Dr. Theresa Tam said protocols the NHL has in place, which includes the concept of teams entering quarantine together, are being discussed with the CFL. But she couldn’t say how far talks have progressed.
The federal government approved a cohort quarantine approach for NHL teams entering Canada to resume the season in the hub cities of Edmonton and Toronto during the COVID-19 pandemic.

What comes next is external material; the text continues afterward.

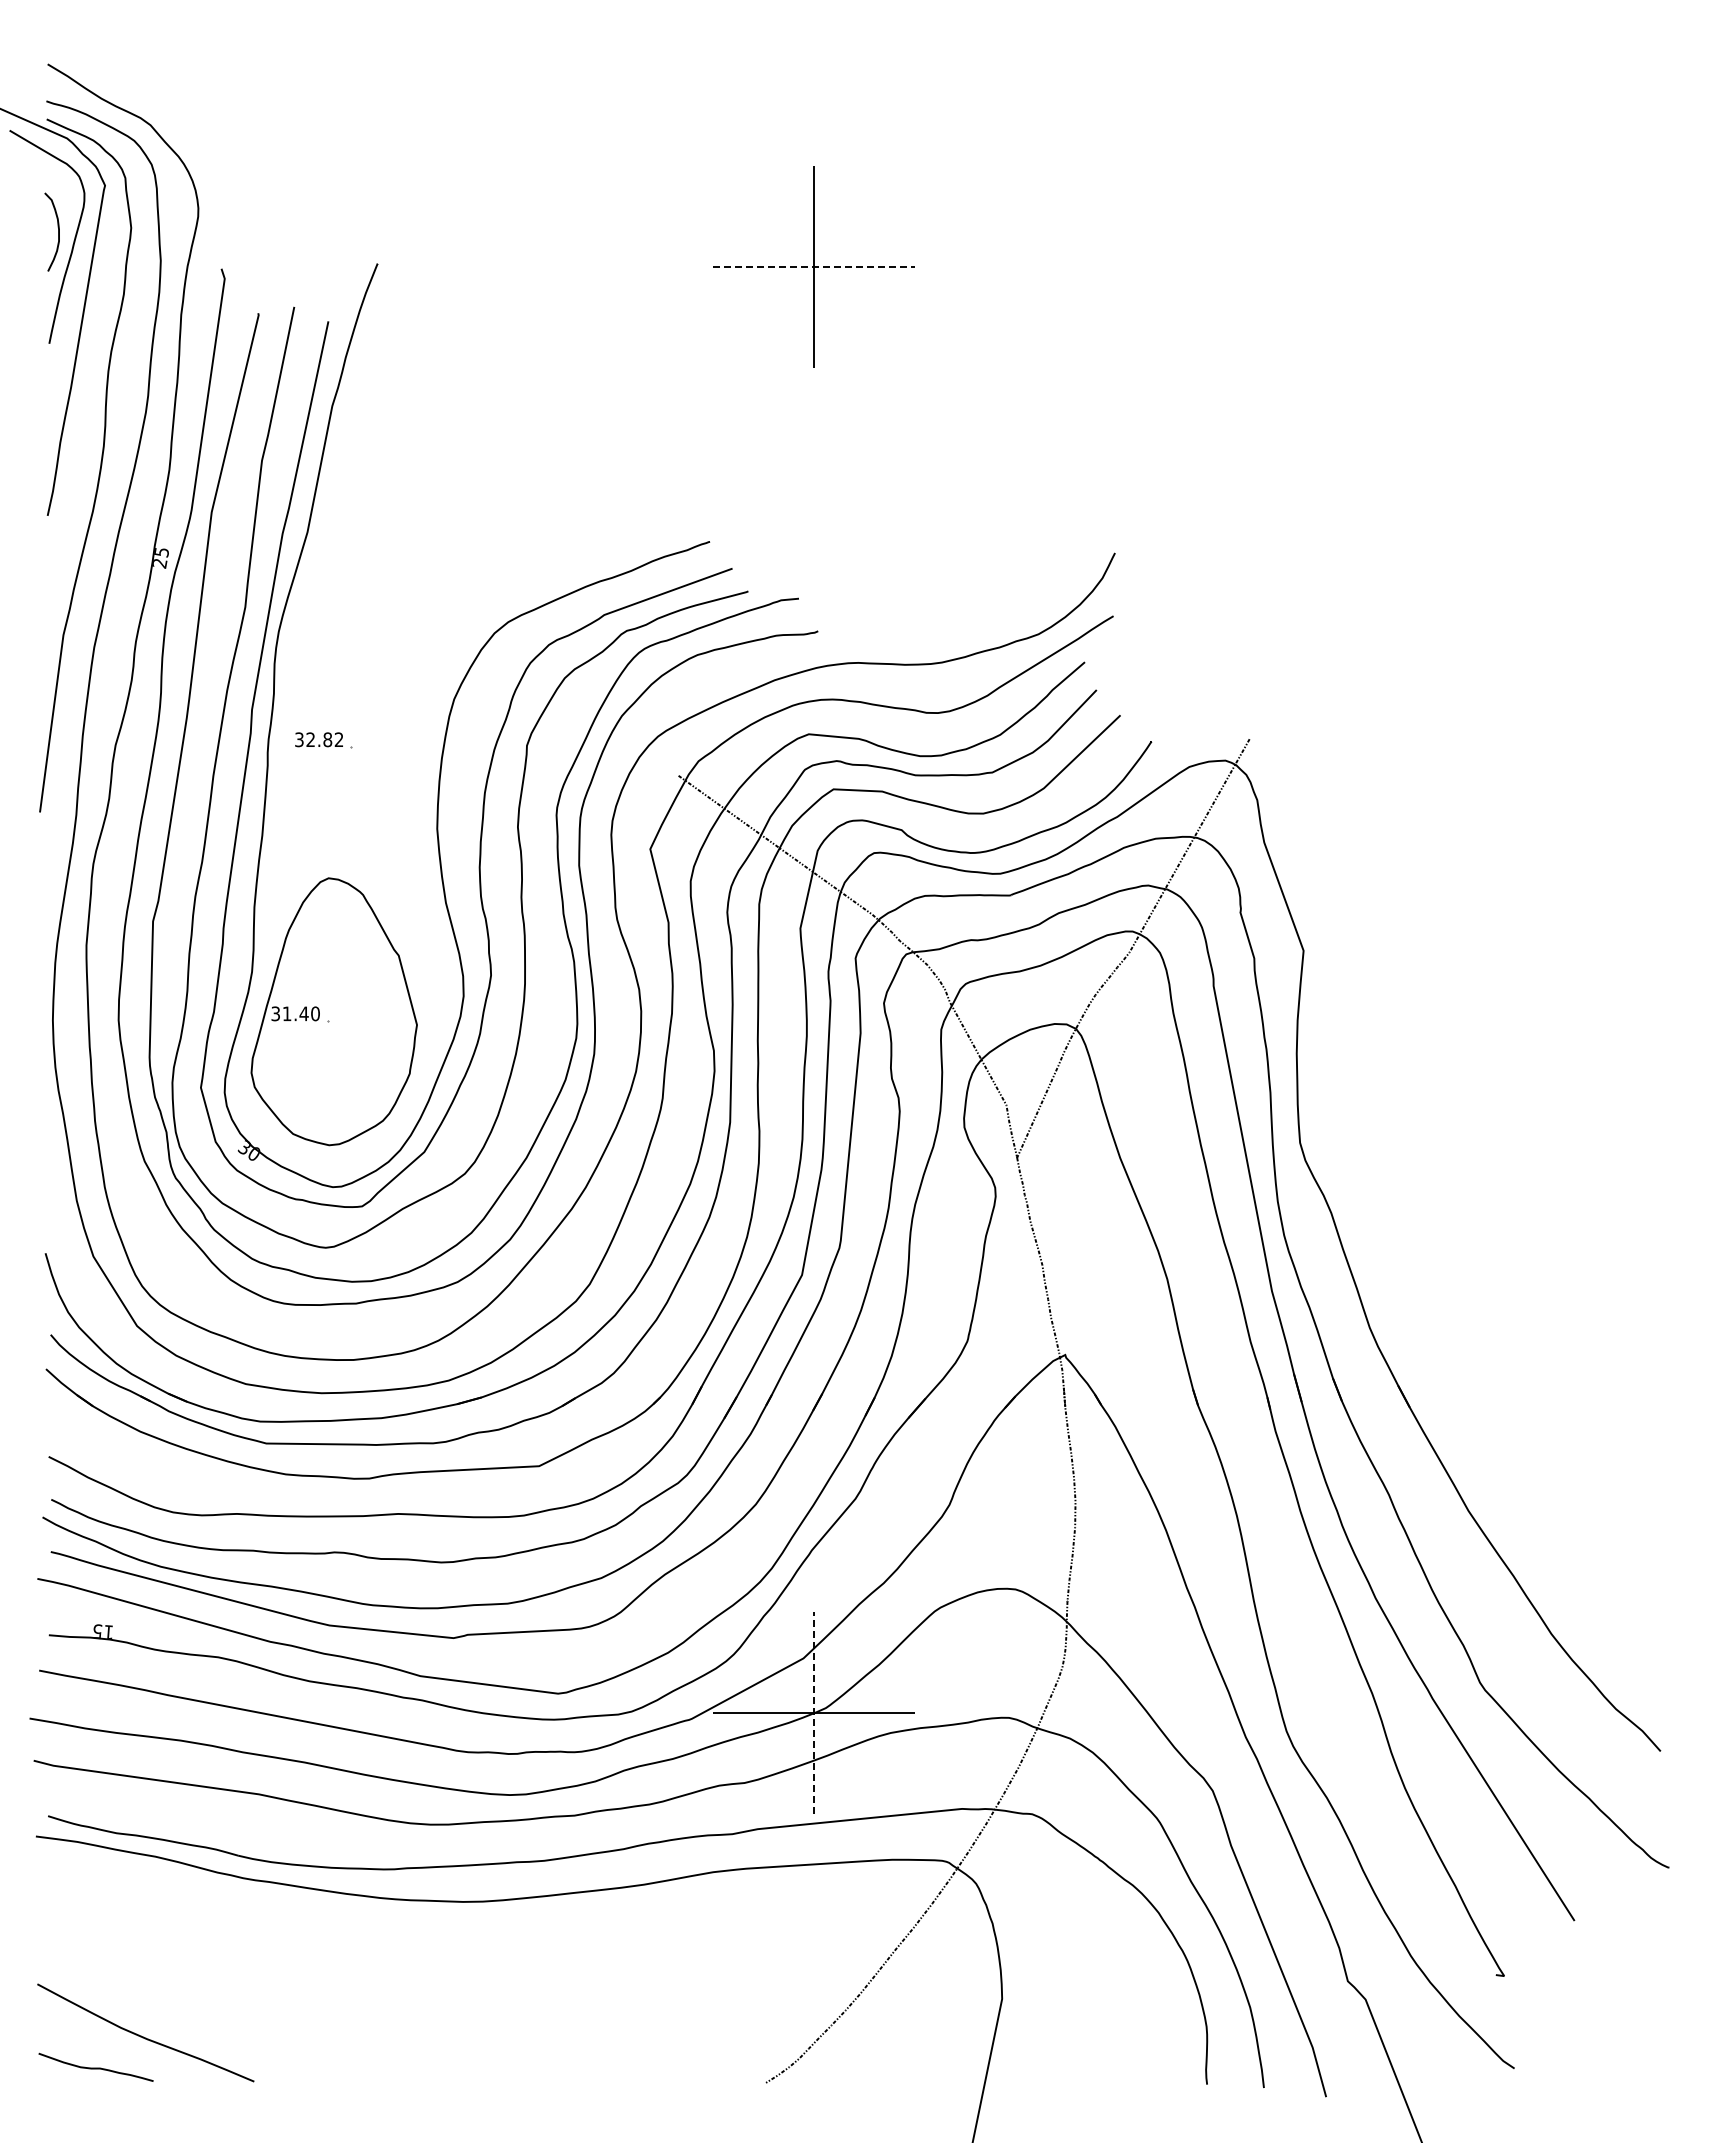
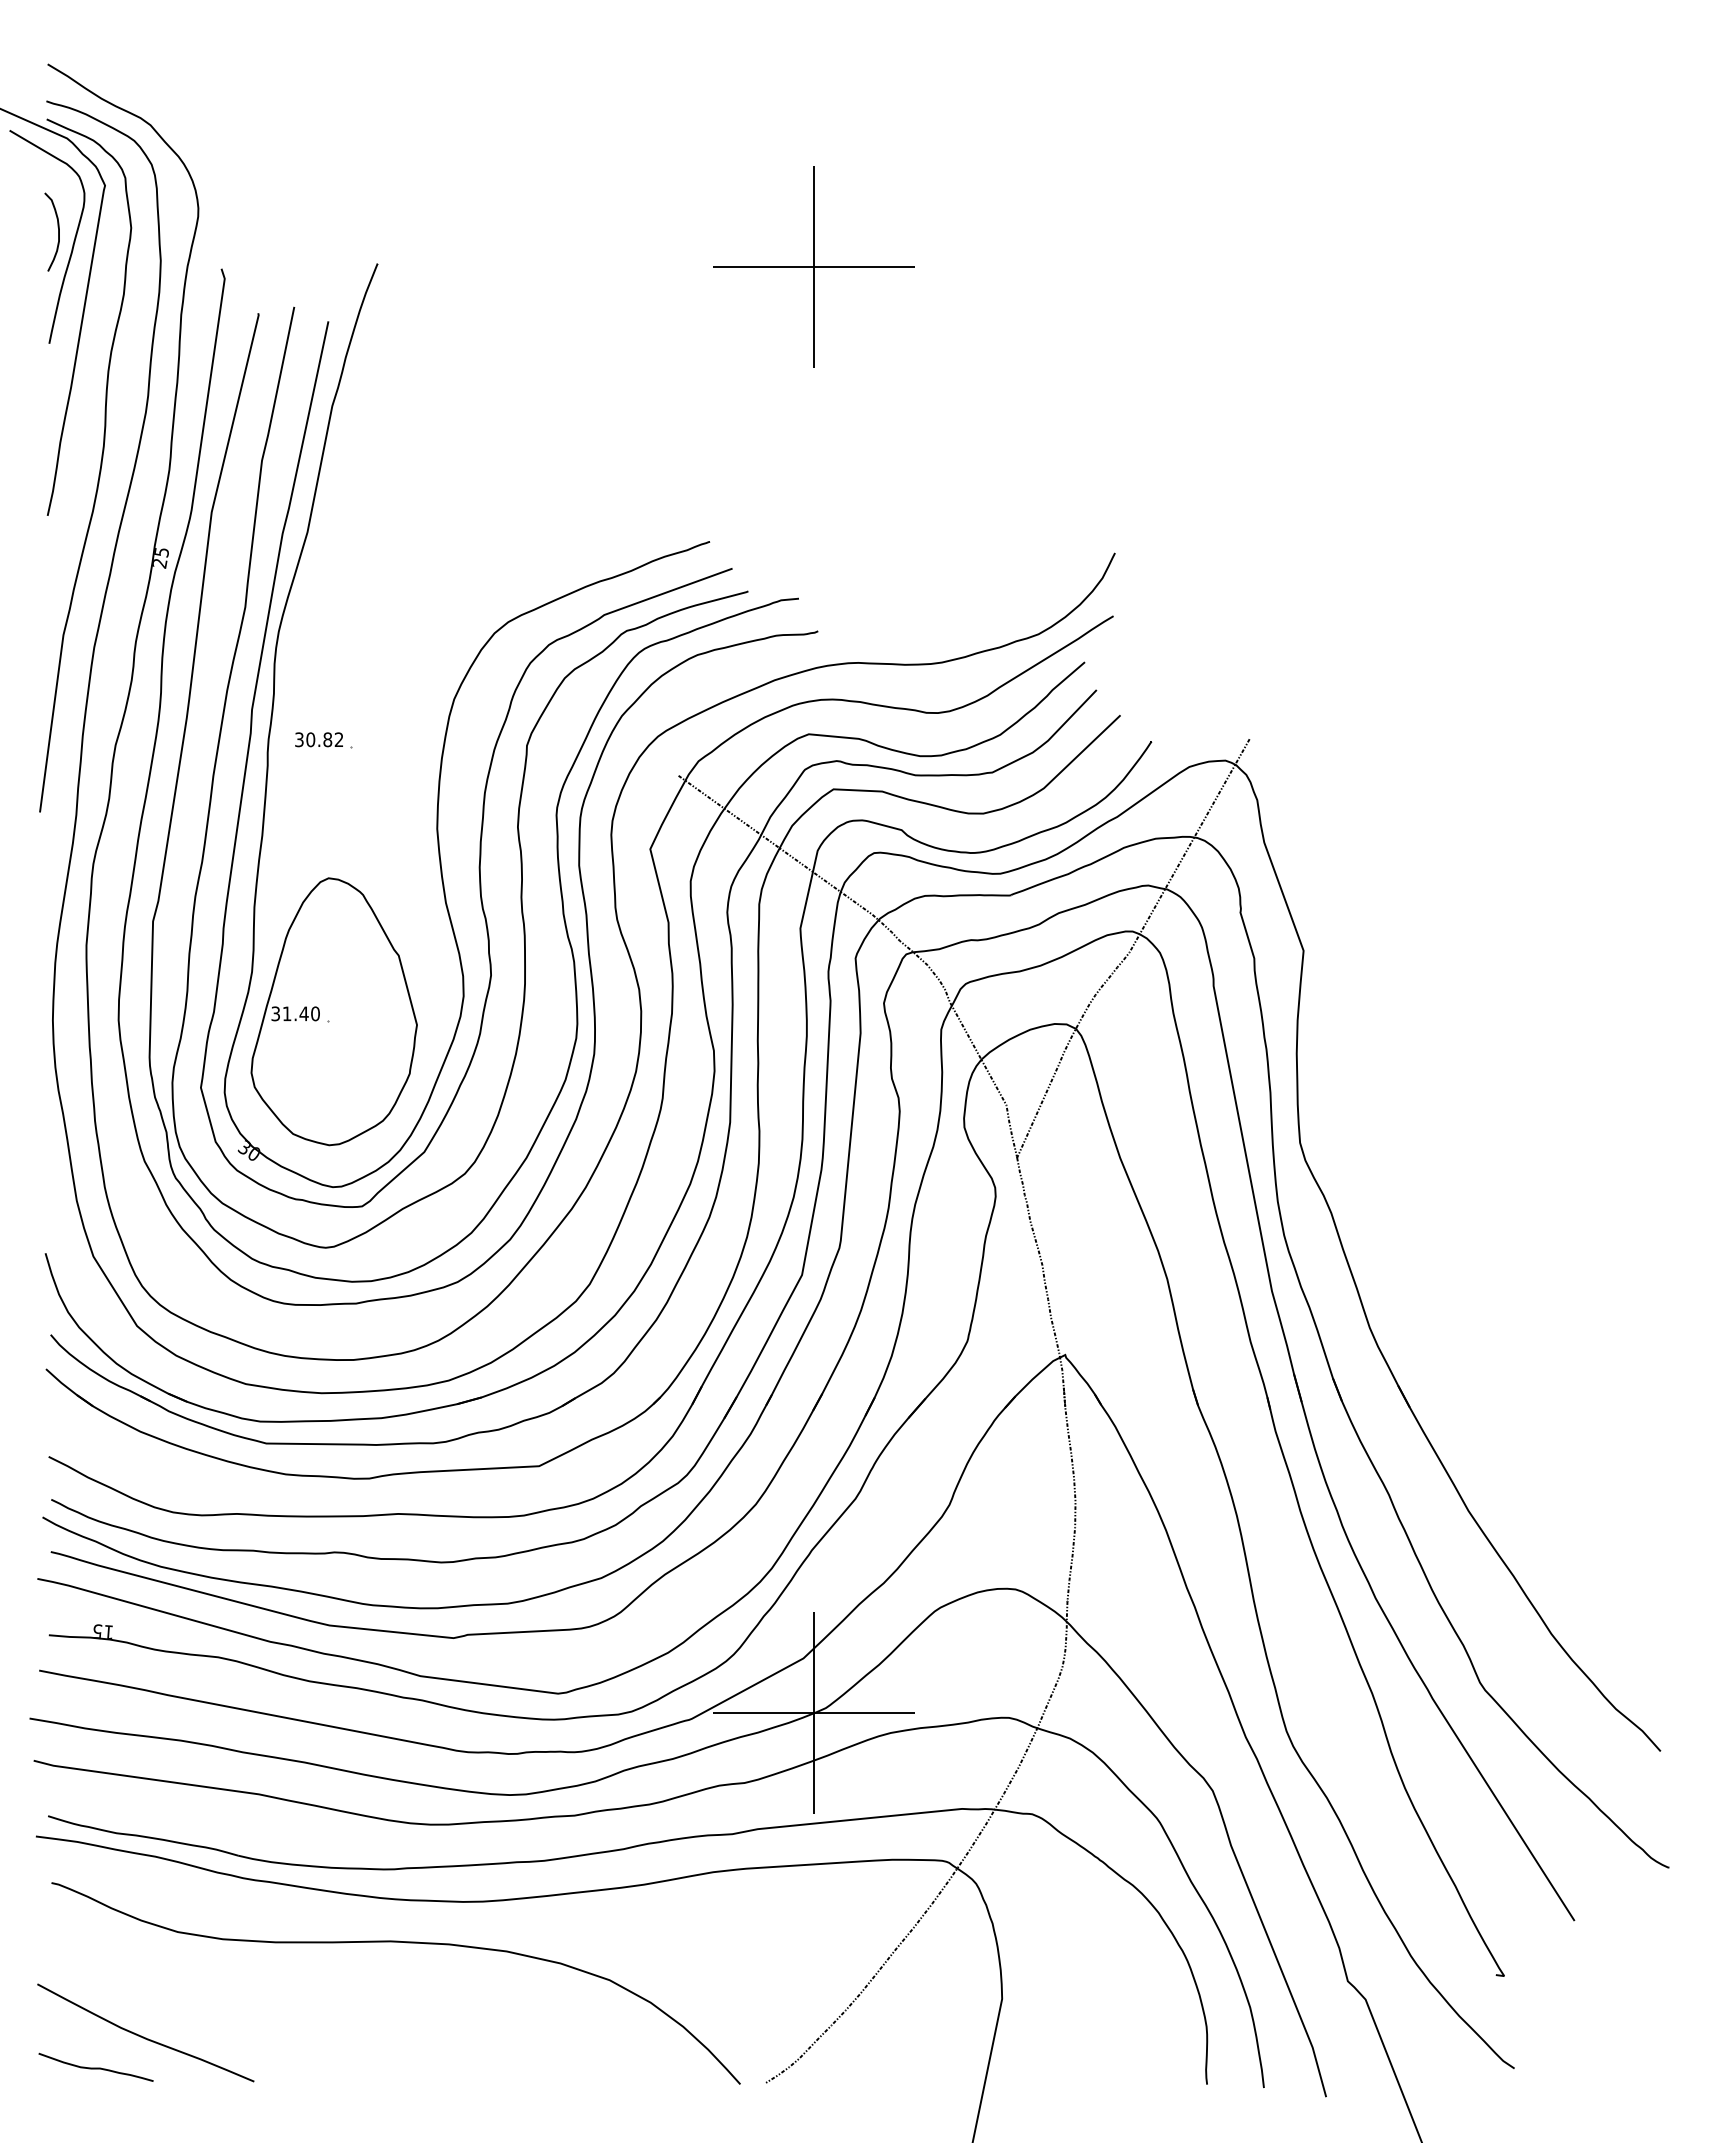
line at (813, 267): dashed -> solid
text at (310, 739): 32.82 -> 30.82
line at (813, 1713): dashed -> solid
curve at (395, 1942): none -> present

The teams are isolated from the general public in “bubbles,” and players can quarantine together instead of being subjected to the individual 14-day quarantine required of those crossing the international border.
“The same principles would apply in the discussions concerning the CFL and ensuring that the health and safety of Canadians are at the forefront and that any protocols put in place are there to mitigate any kind of transmission to the general population,” Tam said during a COVID-19 press conference.
“I do think that the kind of protocols that the NHL has in place, which includes the concept of quarantining the teams or cohorts is something that is being addressed in that context, so yes I do believe that kind of concept is sort of in discussion.”
Under the Manitoba government plan for a shortened season in Winnipeg, league players and coaches would be in a bubble consisting of hotels, practice fields and a stadium.
Players would have to isolate at home for 14 days prior to departing for Winnipeg. They’d be tested for the novel coronavirus upon their arrival then go into quarantine for another seven days before training camps could open.